Entrepreneur Brian Mingham Talks About Setting Up A Work Environment for Success

An entrepreneur is someone who takes action to create change in the world. However, entrepreneurship is not just a role, it is a mindset and a lifestyle. From encouraging growth in your employees to ensuring everyone’s voice is heard, Brian Mingham from Greenwood Village, Colorado believes in being of service to others. Mingham is the Founder and CEO of CFSI Loan Management, and is responsible for the firm’s overall strategy, reporting, and general management.

Brian Mingham founded CFSI Loan Management in 2012, transforming the business into a leading nationwide construction mitigation firm by creating key growth strategies and by hiring the best team around. CSFI Loan Management has had year-over-year revenue growth as a result of Mingham’s development initiatives and identification of high-growth market segments. Additionally, he is a high energy, results-oriented executive with proven experience in all aspects of start-up management. With a proven track record of capitalizing on market opportunities, driving revenue and profits, and combining his vision with strong management, leadership, and relationship-building skills, he leads with a growth mindset. Bringing the principles of growth, understanding, and service from his personal life into his role as Founder and CEO of CFSI Loan Management, Brian Mingham has valuable insight into how to lead with confidence and build a team that outperforms year over year.


What is the key to successful collaboration?

 Working with start-ups and on other growth initiatives, collaboration is a vital aspect of what we do. The most important aspect of collaboration is active listening. Whether I am working with my team members or a new client, listening is crucial to being of service. Maintaining the mindset of, ‘What can I do for you?’, versus, ‘What can you do for me?’ is a game changer, and allows you to provide the most value to the other person.

How do you approach problem solving?

It really depends on the complexity of the problem. I either brainstorm solutions, take time away, or ask my team—sometimes all three. The key to problem solving is not discounting any possible solution. Even the most outlandish suggestions can lead to viable solutions if you are willing to give them a chance. Start with a thought bubble, putting every idea on paper as it comes to your mind. If you’ve been focused on the problem for too long, take some time away, go for a walk, or do something else. Lastly, ask your team for their input. If it is a work problem, they likely have insight that can help you move towards a viable solution.

What is one skill you think everyone should have?
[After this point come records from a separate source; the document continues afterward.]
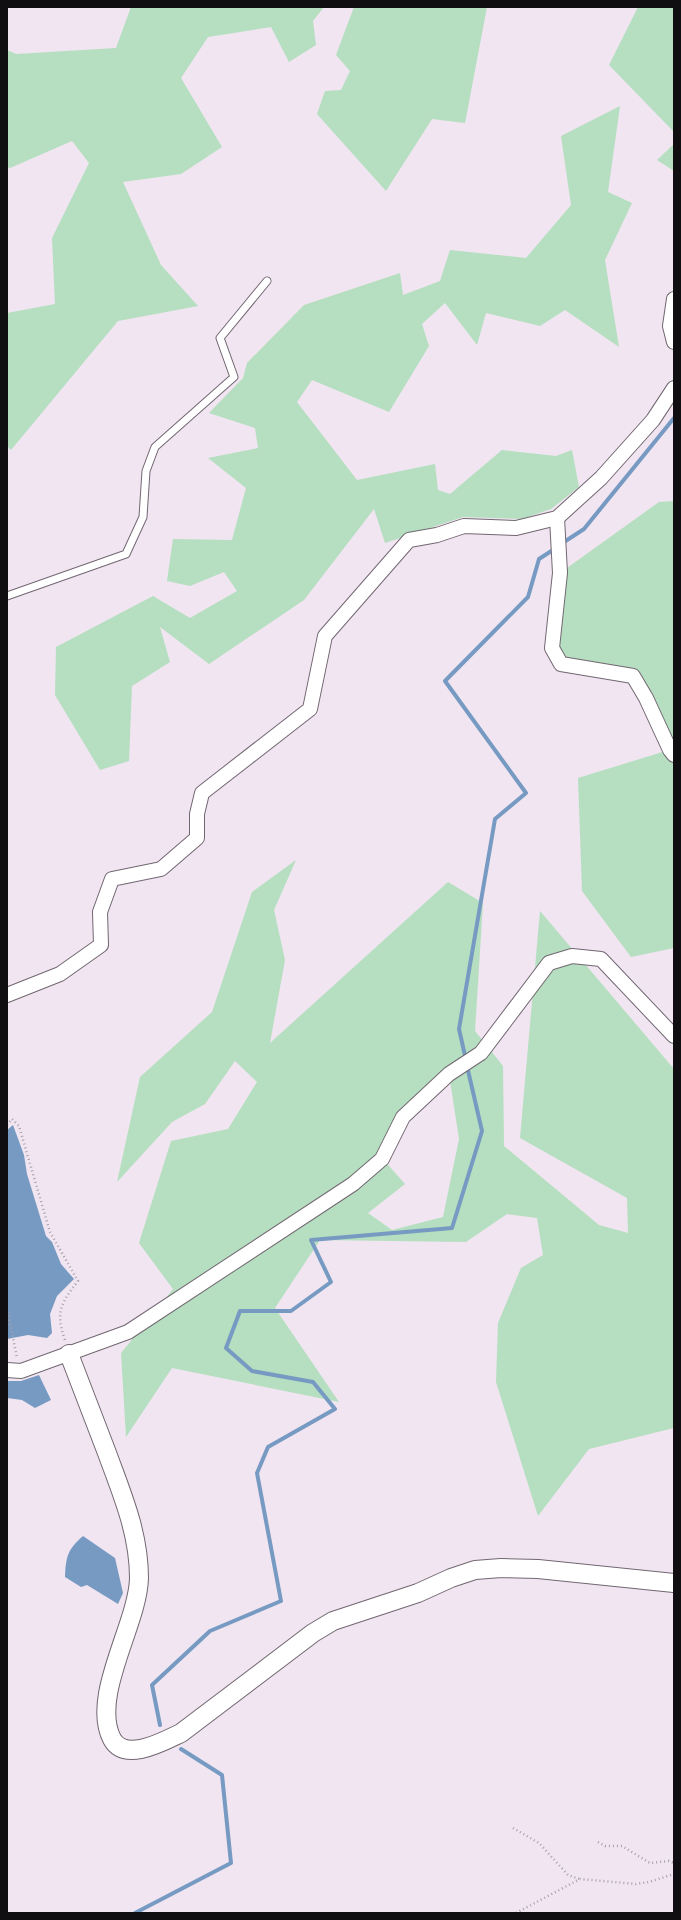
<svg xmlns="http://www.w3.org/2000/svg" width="681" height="1920" font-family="'Exo 2',sans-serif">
<rect width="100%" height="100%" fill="#f0e5f0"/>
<g fill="#b5dfc0" fill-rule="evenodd">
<polygon points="131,7 324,7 313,21 316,45 289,62 271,27 208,37 181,78 222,147 181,174 123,182 161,265 198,306 118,321 11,450 7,446 7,313 55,304 52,238 89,163 72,141 10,168 7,167 7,50 16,54 116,48"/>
<polygon points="354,7 487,7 465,123 432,119 386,191 317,114 325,91 341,90 350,71 336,55"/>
<polygon points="638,7 674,7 674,132 609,65"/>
<polygon points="620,106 608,192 632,203 605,260 619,347 565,310 540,326 486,313 477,345 445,303 422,324 429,346 389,412 312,380 297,402 357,480 435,464 438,490 450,494 502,450 556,456 572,450 579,487 551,509 522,519 463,517 385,543 374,509 304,600 209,664 160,627 170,662 132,686 129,761 100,770 55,695 56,647 153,596 190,618 237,591 224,572 190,586 167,581 173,539 232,540 246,488 208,458 258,448 255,428 209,413 243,378 247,363 304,305 400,273 403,295 440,281 450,250 526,258 571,205 561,136"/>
<polygon points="674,144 674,171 657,160"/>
<polygon points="674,501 674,948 631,957 582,891 578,778 669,750 633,676 561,664 552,648 560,573 659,502"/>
<path d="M 296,860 L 274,910 L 285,960 L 270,1043 L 448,882 L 483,903 L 475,1031 L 503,1066 L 504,1146 L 599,1225 L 628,1233 L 627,1198 L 520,1138 L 540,911 L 674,1069 L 674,1428 L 589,1449 L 538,1516 L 496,1382 L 498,1323 L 521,1268 L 543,1255 L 537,1218 L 507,1214 L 466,1242 L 320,1240 L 275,1308 L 339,1402 L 172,1368 L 126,1437 L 121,1353 L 173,1289 L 139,1243 L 171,1141 L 228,1129 L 257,1082 L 235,1061 L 205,1104 L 172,1122 L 117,1182 L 140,1077 L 212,1012 L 252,892 ZM 449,1074 L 459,1139 L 443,1217 L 392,1230 L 368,1213 L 405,1184 L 382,1158 L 403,1117 Z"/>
</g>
<g fill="#779ac3">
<polygon points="13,1125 24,1155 27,1174 46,1236 52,1242 61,1264 74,1279 57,1296 50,1314 52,1333 47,1338 28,1335 7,1339 7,1130"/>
<polygon points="39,1375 51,1400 35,1408 22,1400 7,1398 7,1381 21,1381"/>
<path d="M 83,1536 L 115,1558 L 123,1593 L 118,1604 L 87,1585 L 81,1587 L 65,1577 C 66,1557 67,1550 83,1536 Z"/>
</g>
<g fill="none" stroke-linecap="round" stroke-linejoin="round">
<g stroke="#779ac3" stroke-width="4">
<polyline points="561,544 584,529 674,418"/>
<polyline points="466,1060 459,1029 495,819 526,793 445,681 528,597 539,559 556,548"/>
<polyline points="160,1725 152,1685 210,1631 281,1601 257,1473 268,1447 335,1409 313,1382 252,1371 226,1348 240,1311 291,1311 331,1282 311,1240 452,1228 482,1131 467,1066"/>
<polyline points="135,1913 231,1863 222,1775 181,1749"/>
</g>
<g stroke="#716771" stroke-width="9">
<polyline id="service" points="7,596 126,554 143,517 146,471 155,447 234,377 220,338 267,281"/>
</g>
<g stroke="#716771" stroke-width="16">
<g id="minor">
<polyline points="674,299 670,326 674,342"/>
<polyline points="557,518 560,573 552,648 561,664 633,676 646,698 670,750 674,755"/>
<polyline points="7,995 60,974 101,945 100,912 112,879 161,869 197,838 197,814 202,793 310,709 325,636 409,540 437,535 464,526 516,528 557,518 601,478 653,420 674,388"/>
<polyline points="7,1370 21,1371 128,1332 353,1184 382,1159 403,1117 449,1074 481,1053 549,963 572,956 601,959 674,1036"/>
</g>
</g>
<g stroke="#716771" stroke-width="20">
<path id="tertiary" d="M 69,1354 C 82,1387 94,1420 107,1453 C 122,1494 139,1533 139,1578 C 138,1624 90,1696 112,1739 C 125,1763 164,1741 181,1733 L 313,1633 L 333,1621 L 418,1593 L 451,1578 L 475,1570 L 501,1568 L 538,1569 L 674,1583"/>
</g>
<g stroke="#a8a0a9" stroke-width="2.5" stroke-dasharray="1 3" stroke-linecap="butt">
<path d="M 7,1125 L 12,1119 L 19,1126 L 50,1232 L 78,1281 C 61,1303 55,1312 65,1340"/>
<polyline points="7,1308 17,1358"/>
<polyline points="513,1828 539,1843 568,1875 579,1879"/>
<polyline points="598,1842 605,1846 622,1846 650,1863 669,1861 674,1863"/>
<polyline points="516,1913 580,1879 636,1884 649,1882 674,1874"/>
</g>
<use href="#service" stroke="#fff" stroke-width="7"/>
<use href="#minor" stroke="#fff" stroke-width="14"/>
<use href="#tertiary" stroke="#fff" stroke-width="18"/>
</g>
<rect width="681" height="1920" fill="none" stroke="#110e12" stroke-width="16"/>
</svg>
Emotional control. In business, as in life, things can change at a moment’s notice. A deal falls through, someone tests your patience, and you need to be able to hold your composure—it is one of the most difficult skills to develop. Controlling how emotionally reactive you are to external events not only improves your relationships with others, but allows your mind to stay clear, which helps you make rational, decisive decisions. Don’t be reactive, be proactive.
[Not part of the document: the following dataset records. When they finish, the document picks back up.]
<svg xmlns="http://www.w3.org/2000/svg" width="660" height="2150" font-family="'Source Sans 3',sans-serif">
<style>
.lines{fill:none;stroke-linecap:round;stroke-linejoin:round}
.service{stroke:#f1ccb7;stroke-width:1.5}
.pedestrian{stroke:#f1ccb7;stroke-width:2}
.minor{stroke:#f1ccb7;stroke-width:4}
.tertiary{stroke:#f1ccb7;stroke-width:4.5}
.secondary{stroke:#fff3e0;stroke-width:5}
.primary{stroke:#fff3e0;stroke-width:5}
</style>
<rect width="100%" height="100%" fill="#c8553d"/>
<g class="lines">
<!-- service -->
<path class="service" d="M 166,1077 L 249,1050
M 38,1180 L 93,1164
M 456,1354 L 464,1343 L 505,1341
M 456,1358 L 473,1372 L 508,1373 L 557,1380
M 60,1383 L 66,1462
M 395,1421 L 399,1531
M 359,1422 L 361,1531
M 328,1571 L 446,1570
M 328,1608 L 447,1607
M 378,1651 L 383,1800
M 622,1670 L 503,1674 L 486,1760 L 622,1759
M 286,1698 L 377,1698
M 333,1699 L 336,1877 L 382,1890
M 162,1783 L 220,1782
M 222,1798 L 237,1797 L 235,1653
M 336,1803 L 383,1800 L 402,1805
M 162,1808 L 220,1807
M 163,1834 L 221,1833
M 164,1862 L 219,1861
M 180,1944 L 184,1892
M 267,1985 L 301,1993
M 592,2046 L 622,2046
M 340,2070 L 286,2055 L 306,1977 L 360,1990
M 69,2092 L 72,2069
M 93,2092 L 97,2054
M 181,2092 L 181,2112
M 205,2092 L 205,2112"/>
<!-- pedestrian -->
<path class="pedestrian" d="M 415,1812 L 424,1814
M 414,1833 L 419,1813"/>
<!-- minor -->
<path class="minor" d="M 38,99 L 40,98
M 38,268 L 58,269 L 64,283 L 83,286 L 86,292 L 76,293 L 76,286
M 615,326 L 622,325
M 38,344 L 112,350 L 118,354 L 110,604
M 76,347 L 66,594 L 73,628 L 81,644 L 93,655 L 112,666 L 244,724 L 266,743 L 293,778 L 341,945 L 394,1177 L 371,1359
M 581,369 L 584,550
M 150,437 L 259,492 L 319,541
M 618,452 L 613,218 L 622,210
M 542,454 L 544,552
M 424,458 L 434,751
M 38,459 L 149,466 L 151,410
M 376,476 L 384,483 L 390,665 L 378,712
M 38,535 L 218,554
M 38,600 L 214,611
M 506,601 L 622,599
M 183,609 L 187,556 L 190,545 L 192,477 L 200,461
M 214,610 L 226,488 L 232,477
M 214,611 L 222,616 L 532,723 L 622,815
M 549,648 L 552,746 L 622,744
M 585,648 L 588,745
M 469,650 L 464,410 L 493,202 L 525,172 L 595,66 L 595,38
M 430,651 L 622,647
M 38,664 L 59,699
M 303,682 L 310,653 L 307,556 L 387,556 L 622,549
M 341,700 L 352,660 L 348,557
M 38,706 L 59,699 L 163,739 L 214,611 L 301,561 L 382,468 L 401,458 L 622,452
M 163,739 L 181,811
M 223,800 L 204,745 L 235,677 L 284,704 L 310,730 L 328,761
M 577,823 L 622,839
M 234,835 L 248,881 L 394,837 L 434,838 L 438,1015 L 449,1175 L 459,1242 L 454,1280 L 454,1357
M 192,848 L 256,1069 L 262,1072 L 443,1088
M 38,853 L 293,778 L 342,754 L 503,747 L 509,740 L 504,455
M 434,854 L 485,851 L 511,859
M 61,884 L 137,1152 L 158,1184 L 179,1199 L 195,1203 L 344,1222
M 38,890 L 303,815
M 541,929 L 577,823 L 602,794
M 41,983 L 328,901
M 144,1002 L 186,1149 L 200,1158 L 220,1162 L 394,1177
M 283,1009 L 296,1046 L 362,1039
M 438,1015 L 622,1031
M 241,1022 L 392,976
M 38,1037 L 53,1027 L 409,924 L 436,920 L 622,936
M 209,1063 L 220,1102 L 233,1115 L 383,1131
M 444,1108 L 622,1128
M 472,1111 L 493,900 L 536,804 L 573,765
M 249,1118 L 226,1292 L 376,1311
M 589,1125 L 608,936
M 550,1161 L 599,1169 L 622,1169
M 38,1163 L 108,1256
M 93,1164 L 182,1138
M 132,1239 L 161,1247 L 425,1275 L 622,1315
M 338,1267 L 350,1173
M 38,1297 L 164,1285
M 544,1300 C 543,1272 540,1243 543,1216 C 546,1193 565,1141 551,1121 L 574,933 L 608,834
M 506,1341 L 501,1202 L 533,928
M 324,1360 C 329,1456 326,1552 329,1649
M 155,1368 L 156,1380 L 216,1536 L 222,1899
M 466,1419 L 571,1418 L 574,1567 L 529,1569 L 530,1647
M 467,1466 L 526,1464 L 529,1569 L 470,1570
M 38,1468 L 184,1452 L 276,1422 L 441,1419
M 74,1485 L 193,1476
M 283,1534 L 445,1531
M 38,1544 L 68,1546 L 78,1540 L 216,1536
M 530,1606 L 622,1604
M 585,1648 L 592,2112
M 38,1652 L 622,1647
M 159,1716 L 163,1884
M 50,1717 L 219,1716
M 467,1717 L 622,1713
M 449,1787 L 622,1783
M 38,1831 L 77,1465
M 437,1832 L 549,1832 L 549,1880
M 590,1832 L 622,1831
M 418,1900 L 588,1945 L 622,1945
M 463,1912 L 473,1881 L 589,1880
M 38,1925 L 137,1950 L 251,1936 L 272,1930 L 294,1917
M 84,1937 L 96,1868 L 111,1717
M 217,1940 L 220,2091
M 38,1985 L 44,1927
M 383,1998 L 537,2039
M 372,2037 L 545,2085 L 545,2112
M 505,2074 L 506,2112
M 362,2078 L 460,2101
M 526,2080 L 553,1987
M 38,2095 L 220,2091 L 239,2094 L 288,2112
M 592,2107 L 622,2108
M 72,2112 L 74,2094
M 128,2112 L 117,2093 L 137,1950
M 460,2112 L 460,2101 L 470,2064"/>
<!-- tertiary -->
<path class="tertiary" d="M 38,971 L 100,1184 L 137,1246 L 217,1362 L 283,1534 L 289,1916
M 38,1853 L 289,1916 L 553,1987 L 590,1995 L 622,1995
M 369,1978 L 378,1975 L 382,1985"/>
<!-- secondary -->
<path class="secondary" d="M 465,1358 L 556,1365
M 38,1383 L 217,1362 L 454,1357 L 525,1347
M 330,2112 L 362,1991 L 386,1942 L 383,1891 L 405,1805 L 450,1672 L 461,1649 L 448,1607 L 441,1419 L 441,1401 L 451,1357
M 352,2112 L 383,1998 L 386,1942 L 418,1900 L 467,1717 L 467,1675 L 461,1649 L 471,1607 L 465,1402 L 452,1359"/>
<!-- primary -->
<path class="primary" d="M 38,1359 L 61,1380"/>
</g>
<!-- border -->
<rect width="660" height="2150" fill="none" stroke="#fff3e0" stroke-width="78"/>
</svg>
What does success mean to you?

 Success is an individual game, not a comparison game. I do not measure my success according to my peers, but rather to who I was yesterday. I think that this is a trap that many people fall into, and it unfortunately has the adverse effect of impacting your success overall. If you are sharply focused on where other people are in a race, you take energy away from securing your own place within it. Success is being better than you were yesterday. Success is feeling fulfilled by the work you’re doing. Anyone can be successful; it is just a matter of challenging yourself every day.

What advice do you have for people afraid of networking?
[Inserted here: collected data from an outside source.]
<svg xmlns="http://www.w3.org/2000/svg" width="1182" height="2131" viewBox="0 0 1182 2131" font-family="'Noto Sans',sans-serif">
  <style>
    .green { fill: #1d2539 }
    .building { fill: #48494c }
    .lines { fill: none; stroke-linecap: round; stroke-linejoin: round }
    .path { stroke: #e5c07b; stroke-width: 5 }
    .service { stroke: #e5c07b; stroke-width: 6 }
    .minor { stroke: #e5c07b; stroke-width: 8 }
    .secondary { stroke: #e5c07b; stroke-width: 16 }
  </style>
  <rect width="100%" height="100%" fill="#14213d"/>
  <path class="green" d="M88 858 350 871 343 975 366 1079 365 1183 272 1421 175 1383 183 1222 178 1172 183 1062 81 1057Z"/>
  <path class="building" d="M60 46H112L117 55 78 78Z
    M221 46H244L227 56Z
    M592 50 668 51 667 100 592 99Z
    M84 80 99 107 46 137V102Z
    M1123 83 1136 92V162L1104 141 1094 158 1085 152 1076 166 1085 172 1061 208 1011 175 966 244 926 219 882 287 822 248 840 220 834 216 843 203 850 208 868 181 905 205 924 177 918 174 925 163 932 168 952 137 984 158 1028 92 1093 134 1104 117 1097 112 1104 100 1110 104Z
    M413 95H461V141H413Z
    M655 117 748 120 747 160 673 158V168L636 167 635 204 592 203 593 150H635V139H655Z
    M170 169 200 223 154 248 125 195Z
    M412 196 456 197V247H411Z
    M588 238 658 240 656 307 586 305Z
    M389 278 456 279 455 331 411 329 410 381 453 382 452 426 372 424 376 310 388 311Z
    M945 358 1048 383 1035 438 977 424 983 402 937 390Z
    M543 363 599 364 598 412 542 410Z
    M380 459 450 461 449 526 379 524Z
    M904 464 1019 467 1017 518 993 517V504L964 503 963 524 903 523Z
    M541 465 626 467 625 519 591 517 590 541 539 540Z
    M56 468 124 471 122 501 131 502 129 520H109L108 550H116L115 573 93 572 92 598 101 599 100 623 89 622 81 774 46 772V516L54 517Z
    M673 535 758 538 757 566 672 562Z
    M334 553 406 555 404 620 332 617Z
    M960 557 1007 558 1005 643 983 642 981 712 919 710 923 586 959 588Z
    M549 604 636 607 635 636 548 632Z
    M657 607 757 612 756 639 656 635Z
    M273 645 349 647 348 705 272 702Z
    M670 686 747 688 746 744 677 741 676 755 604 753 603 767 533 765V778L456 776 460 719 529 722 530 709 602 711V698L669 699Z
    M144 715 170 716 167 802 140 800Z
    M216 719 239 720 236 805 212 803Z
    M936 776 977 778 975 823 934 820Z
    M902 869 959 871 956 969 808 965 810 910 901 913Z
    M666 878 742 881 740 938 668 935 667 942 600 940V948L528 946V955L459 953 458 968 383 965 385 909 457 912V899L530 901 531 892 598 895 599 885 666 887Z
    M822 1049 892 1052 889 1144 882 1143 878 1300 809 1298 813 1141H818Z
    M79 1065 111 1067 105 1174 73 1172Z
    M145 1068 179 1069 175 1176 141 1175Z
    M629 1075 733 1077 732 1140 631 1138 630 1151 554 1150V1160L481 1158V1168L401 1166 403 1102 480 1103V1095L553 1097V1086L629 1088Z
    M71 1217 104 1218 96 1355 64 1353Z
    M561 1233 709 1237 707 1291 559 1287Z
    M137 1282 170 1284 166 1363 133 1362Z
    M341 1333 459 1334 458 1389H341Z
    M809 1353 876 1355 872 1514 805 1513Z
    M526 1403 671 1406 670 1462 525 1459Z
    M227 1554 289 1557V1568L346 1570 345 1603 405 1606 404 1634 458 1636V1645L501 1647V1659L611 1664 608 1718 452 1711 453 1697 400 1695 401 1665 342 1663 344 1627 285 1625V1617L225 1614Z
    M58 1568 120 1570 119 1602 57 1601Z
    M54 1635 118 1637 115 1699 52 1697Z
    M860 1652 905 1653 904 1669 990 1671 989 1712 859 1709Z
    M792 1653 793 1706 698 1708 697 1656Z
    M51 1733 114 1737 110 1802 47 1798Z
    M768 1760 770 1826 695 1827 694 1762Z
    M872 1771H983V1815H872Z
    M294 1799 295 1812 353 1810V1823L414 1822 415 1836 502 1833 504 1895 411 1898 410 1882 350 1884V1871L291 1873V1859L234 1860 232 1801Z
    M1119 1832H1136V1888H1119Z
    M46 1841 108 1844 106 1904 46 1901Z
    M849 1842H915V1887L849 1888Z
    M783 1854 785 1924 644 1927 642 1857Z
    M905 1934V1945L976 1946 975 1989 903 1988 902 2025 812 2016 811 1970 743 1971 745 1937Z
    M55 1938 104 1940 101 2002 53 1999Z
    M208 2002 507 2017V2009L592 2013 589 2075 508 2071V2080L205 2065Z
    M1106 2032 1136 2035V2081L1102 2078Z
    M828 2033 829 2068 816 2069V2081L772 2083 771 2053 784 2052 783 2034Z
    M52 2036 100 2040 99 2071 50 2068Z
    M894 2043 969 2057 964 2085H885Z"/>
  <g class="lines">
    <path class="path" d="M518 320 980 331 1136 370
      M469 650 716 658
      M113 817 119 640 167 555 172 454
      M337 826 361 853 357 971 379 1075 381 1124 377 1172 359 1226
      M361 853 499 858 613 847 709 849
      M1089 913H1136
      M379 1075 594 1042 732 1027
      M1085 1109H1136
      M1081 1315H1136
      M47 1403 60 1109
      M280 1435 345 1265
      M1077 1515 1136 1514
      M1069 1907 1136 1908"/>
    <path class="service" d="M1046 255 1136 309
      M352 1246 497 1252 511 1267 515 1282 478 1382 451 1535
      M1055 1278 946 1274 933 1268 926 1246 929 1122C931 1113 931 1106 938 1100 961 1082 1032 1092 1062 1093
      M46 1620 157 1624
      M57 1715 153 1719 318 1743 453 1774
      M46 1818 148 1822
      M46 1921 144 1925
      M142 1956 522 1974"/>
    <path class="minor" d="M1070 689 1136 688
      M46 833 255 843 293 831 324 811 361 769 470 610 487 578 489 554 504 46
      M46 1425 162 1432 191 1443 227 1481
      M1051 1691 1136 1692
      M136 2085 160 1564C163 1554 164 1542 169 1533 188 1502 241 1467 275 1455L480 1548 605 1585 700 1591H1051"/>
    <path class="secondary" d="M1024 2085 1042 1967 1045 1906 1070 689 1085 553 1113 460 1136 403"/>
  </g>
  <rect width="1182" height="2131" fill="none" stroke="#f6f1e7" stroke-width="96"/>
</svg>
The fear of networking and meeting new people often comes from a fear of judgement, failure, and criticism—what if I look stupid? Throw that fear away, because no matter what you do, not everyone is going to like you, it is a fact of life. Change the narrative in your own mind about what networking is—it is a chance to get to know someone and expand your own worldview, it is not a chance to impress someone else. The focus in networking should not be on you, but rather on them. Ask them questions about their job, role, and career (with a genuine curiosity), and you’ll be surprised at how easy networking can be.

What is the biggest mistake a leader can make?

Ironically enough, asserting a role of control. Being a leader does not mean that your ideas are more valuable, that you know best, or that you can control everything that happens around you. The key to being a great leader is to hire people whose work you believe in, and then to trust them with their role, allowing them the flexibility to try new things, explore, and grow. The overwhelming desire for control expressed by many leaders only serves to alienate the workforce and cripple the company. Don’t micromanage. The irony is that by trying to exert too much control over others weakens their desire to create good work for you or the company. Resist the urge.


What is the key to cultivating positive company culture?

Value everyone. Don’t take anyone for granted. Allow space for people to learn new skills and continue to grow. As an entrepreneur, I feel the most fulfilled when I am able to learn a new skill and continue my growth journey. Employees are the same. They want to feel creative and like they are growing. A key aspect of cultivating this growth mindset in my employees is by having a real open-door policy. If you want to learn a new skill, move to a new department, or go to a training course, come talk to me about it, and I will help you map out your future within the company. Training our current employees is not only an investment in them but is far cheaper than hiring new ones.